Your task is to output the listing word for word, with pictures excluded.

━━━━━ Input data ━━━━━

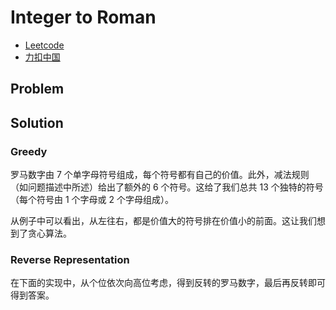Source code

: # Integer to Roman

- [Leetcode](https://leetcode.com/problems/integer-to-roman)
- [力扣中国](https://leetcode.cn/problems/integer-to-roman)

## Problem

[](desc.md ':include')

## Solution

### Greedy

罗马数字由 7 个单字母符号组成，每个符号都有自己的价值。此外，减法规则（如问题描述中所述）给出了额外的 6 个符号。这给了我们总共 13 个独特的符号（每个符号由 1 个字母或 2 个字母组成）。

从例子中可以看出，从左往右，都是价值大的符号排在价值小的前面。这让我们想到了贪心算法。

[](greedy.cpp ':include :type=code cpp')


### Reverse Representation

在下面的实现中，从个位依次向高位考虑，得到反转的罗马数字，最后再反转即可得到答案。

[](reverse-representation.cpp ':include :type=code cpp')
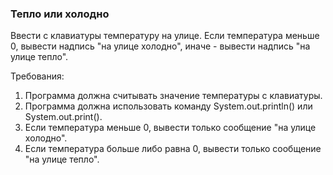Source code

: 
### Тепло или холодно

Ввести с клавиатуры температуру на улице. Если температура меньше 0, вывести надпись &quot;на улице холодно&quot;, иначе -
вывести надпись &quot;на улице тепло&quot;.


Требования:
1.	Программа должна считывать значение температуры c клавиатуры.
2.	Программа должна использовать команду System.out.println() или System.out.print().
3.	Если температура меньше 0, вывести только сообщение &quot;на улице холодно&quot;.
4.	Если температура больше либо равна 0, вывести только сообщение &quot;на улице тепло&quot;.


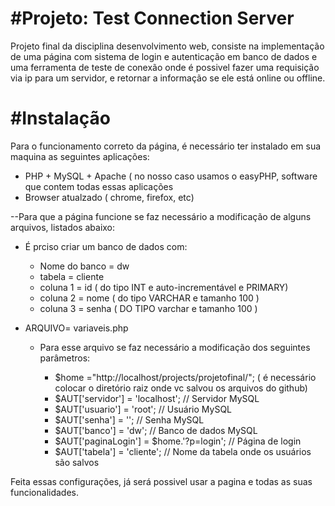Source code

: ﻿#Projeto: Test Connection Server
=================================

Projeto final da disciplina desenvolvimento web, consiste na implementação de uma página com sistema de login e autenticação em banco
de dados e uma ferramenta de teste de conexão onde é possivel fazer uma requisição via ip para um servidor, e retornar a informação
se ele está online ou offline.

#Instalação
===========

Para o funcionamento correto da página, é necessário ter instalado em sua maquina as seguintes aplicações:

- PHP + MySQL + Apache ( no nosso caso usamos o easyPHP, software que contem todas essas aplicações
- Browser atualzado ( chrome, firefox, etc)

--Para que a página funcione se faz necessário a modificação de alguns arquivos, listados abaixo:
  - É prciso criar um banco de dados com: 
  
  	- Nome do banco = dw
  	- tabela = cliente
  	- coluna 1 = id ( do tipo INT e auto-incrementável e PRIMARY)
  	- coluna 2 =  nome ( do tipo VARCHAR e tamanho 100 )
  	- coluna 3 = senha ( DO TIPO varchar e tamanho 100 )

- ARQUIVO= variaveis.php
  - Para esse arquivo se faz necessário a modificação dos seguintes parâmetros:
      
       - $home		="http://localhost/projects/projetofinal/"; ( é necessário colocar o diretório raiz onde vc salvou
                                                                     os arquivos do github)
       - $AUT['servidor'] = 'localhost';    // Servidor MySQL
       - $AUT['usuario'] = 'root';          // Usuário MySQL
       - $AUT['senha'] = '';                // Senha MySQL
       - $AUT['banco'] = 'dw';			   // Banco de dados MySQL
       - $AUT['paginaLogin'] = $home.'?p=login'; // Página de login
       - $AUT['tabela'] = 'cliente';       // Nome da tabela onde os usuários são salvos
       
Feita essas configurações, já será possivel usar a pagina e todas as suas funcionalidades.
       

      
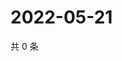 # 2022-05-21

共 0 条

<!-- BEGIN WEIBO -->
<!-- 最后更新时间 Sat May 21 2022 05:00:38 GMT+0800 (China Standard Time) -->

<!-- END WEIBO -->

━━━━━

## [Answer for this exercise]
Source code

: # Integer to Roman

- [Leetcode](https://leetcode.com/problems/integer-to-roman)
- [力扣中国](https://leetcode.cn/problems/integer-to-roman)

## Problem

[](desc.md ':include')

## Solution

### Greedy

罗马数字由 7 个单字母符号组成，每个符号都有自己的价值。此外，减法规则（如问题描述中所述）给出了额外的 6 个符号。这给了我们总共 13 个独特的符号（每个符号由 1 个字母或 2 个字母组成）。

从例子中可以看出，从左往右，都是价值大的符号排在价值小的前面。这让我们想到了贪心算法。

[](greedy.cpp ':include :type=code cpp')


### Reverse Representation

在下面的实现中，从个位依次向高位考虑，得到反转的罗马数字，最后再反转即可得到答案。

[](reverse-representation.cpp ':include :type=code cpp')
Source code

: 
### Тепло или холодно

Ввести с клавиатуры температуру на улице. Если температура меньше 0, вывести надпись &quot;на улице холодно&quot;, иначе -
вывести надпись &quot;на улице тепло&quot;.


Требования:
1.	Программа должна считывать значение температуры c клавиатуры.
2.	Программа должна использовать команду System.out.println() или System.out.print().
3.	Если температура меньше 0, вывести только сообщение &quot;на улице холодно&quot;.
4.	Если температура больше либо равна 0, вывести только сообщение &quot;на улице тепло&quot;.


Source code

: ﻿#Projeto: Test Connection Server
=================================

Projeto final da disciplina desenvolvimento web, consiste na implementação de uma página com sistema de login e autenticação em banco
de dados e uma ferramenta de teste de conexão onde é possivel fazer uma requisição via ip para um servidor, e retornar a informação
se ele está online ou offline.

#Instalação
===========

Para o funcionamento correto da página, é necessário ter instalado em sua maquina as seguintes aplicações:

- PHP + MySQL + Apache ( no nosso caso usamos o easyPHP, software que contem todas essas aplicações
- Browser atualzado ( chrome, firefox, etc)

--Para que a página funcione se faz necessário a modificação de alguns arquivos, listados abaixo:
  - É prciso criar um banco de dados com: 
  
  	- Nome do banco = dw
  	- tabela = cliente
  	- coluna 1 = id ( do tipo INT e auto-incrementável e PRIMARY)
  	- coluna 2 =  nome ( do tipo VARCHAR e tamanho 100 )
  	- coluna 3 = senha ( DO TIPO varchar e tamanho 100 )

- ARQUIVO= variaveis.php
  - Para esse arquivo se faz necessário a modificação dos seguintes parâmetros:
      
       - $home		="http://localhost/projects/projetofinal/"; ( é necessário colocar o diretório raiz onde vc salvou
                                                                     os arquivos do github)
       - $AUT['servidor'] = 'localhost';    // Servidor MySQL
       - $AUT['usuario'] = 'root';          // Usuário MySQL
       - $AUT['senha'] = '';                // Senha MySQL
       - $AUT['banco'] = 'dw';			   // Banco de dados MySQL
       - $AUT['paginaLogin'] = $home.'?p=login'; // Página de login
       - $AUT['tabela'] = 'cliente';       // Nome da tabela onde os usuários são salvos
       
Feita essas configurações, já será possivel usar a pagina e todas as suas funcionalidades.
       

      
 # 2022-05-21

共 0 条

<!-- BEGIN WEIBO -->
<!-- 最后更新时间 Sat May 21 2022 05:00:38 GMT+0800 (China Standard Time) -->

<!-- END WEIBO -->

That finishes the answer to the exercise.